Some of this regulation made sense for TDM-based networks, but the economics change with IP. Unfortunately telcos and MSO in the U.S are still more focused on the pipes than the services that they deliver. They know that if they can control what rides over the network then they can distribute the content which is where the real revenue and profit lies. What they are forgetting is that consumers have more choices for access these days. Companies that lock down their network are going to see customers go to networks that allow their customers choice of services. In a couple of years WiMAX will enable multiple new carriers to provide access to consumers.

Carriers should focus more on developing and packaging a superior service portfolio to consumers and less on keeping others out of their networks. The ROI would be greater than having a cadre of lawyers and lobbyists at the FCC and state utility commissions. Companies like Vonage decided that they can focus on providing consumers a better voice service and forgo worrying about the pipe. In a few short years they have attracted over one million customers worldwide. Consumers like simplicity. Vonage offers them simplicity. They have two service packages with all of the features that 90% of the consumers use. Carriers should take a cue from Vonage and act as service providers and distributors instead of bandwidth providers. The revenue is three times greater for content than providing bandwidth. This figure will only increase over time. Customers will stick with a carrier that provides a better user experience. What constitutes a better user experience? One that creates simple bundled package with video, voice, and mobility services very reliably. Providing the transport is simply a service differentiator. Carriers can still charge consumers for bandwidth transport and let subscribers purchase services from anyone ala carte, but many will chose to stick with the provider that delivers the superior user experience. An added benefit to carriers is that they may be able to offer these packages worldwide instead if just in their current operating territory; thereby, greatly increasing their addressable market.

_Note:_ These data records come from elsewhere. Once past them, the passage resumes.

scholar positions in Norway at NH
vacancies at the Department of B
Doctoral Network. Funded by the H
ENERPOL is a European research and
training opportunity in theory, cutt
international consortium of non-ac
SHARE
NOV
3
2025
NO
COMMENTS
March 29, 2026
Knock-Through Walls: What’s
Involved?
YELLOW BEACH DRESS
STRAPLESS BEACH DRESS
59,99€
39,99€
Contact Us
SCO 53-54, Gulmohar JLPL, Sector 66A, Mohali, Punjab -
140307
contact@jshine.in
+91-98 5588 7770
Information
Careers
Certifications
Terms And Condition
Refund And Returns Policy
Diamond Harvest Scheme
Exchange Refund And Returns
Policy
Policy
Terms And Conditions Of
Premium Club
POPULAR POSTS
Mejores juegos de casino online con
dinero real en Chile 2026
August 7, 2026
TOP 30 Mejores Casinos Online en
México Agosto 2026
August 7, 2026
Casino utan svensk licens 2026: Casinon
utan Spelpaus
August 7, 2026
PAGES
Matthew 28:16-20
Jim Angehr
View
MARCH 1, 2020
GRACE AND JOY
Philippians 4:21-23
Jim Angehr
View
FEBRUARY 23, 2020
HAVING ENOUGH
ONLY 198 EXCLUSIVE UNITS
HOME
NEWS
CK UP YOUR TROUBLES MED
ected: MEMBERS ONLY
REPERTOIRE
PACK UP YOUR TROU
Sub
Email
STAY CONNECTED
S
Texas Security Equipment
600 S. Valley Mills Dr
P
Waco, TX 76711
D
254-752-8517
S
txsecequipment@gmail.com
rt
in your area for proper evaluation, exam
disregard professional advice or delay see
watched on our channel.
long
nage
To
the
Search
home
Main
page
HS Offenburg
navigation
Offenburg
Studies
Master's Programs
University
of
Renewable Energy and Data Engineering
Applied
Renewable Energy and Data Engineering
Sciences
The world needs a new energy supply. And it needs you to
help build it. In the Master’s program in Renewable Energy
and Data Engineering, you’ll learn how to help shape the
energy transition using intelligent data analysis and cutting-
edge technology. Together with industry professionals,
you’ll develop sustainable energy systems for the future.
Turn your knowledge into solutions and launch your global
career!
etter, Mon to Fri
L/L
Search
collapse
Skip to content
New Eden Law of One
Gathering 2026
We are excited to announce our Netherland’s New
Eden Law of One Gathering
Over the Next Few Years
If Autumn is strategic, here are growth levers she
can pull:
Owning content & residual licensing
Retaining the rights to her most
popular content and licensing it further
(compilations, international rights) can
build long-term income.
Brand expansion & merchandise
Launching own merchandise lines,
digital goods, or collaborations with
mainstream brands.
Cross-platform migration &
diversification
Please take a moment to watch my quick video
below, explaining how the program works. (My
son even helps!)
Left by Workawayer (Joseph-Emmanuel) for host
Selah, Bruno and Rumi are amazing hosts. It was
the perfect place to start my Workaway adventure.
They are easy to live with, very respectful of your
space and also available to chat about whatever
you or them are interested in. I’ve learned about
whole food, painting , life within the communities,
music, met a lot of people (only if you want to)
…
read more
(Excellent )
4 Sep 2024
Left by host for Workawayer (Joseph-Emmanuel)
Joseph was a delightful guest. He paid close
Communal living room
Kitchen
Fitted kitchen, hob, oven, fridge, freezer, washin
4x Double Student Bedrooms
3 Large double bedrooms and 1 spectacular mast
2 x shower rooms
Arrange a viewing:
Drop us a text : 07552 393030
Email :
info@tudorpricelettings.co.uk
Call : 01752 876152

Telcos and MSO should think more like distributors than network providers. The auto industry uses a distributor network to deliver its products. Usually the car dealerships make more profit per customer than the manufacturer. Telcos and MSO have the same opportunity before them. They know their customers, and they should be able to offer services packages better than anyone else. Do not worry about the pipe. Concentrate on delivering the services over the pipe. The cost per bit of transport will continue on its decline enabling less capital expenditure on building the network. The network should be seen as a value added part of the service offered. Consumers will still have to purchase access to the Internet, but the service they buy can be cheaper and higher quality if bundled from the carrier. Good marketing will demonstrate a better user experience. Many consumers will resonate with that message.

New service providers will still pop-up that will capture revenue of the carriers’ customers, but the carrier can turn around and provide the same or better service. Consumers then have the choice where to purchase that service. Many will come back to the carrier. Everybody wins. The secondary effect is more consumers will want to purchase more services and consume more bandwidth. This spiraling effect will drive the broadband penetration to customers. By focusing on services, carriers grow stronger and broadband penetration will increase.

Incumbent carriers and MSO along with the rest of the industry should lobby Congress to rewrite telecom legislation that will free the industry of its regulatory and statutory shackles. A minimalist position is best. Just how confused Justice Clarance Thomas was on the Brand X opinion. State utility commissions should be eliminated because this is a global industry. With the slate clean to focus on quality content and innovative services, the telecom industry in this country will flourish and we will see our prominence in broadband rankings increase as well.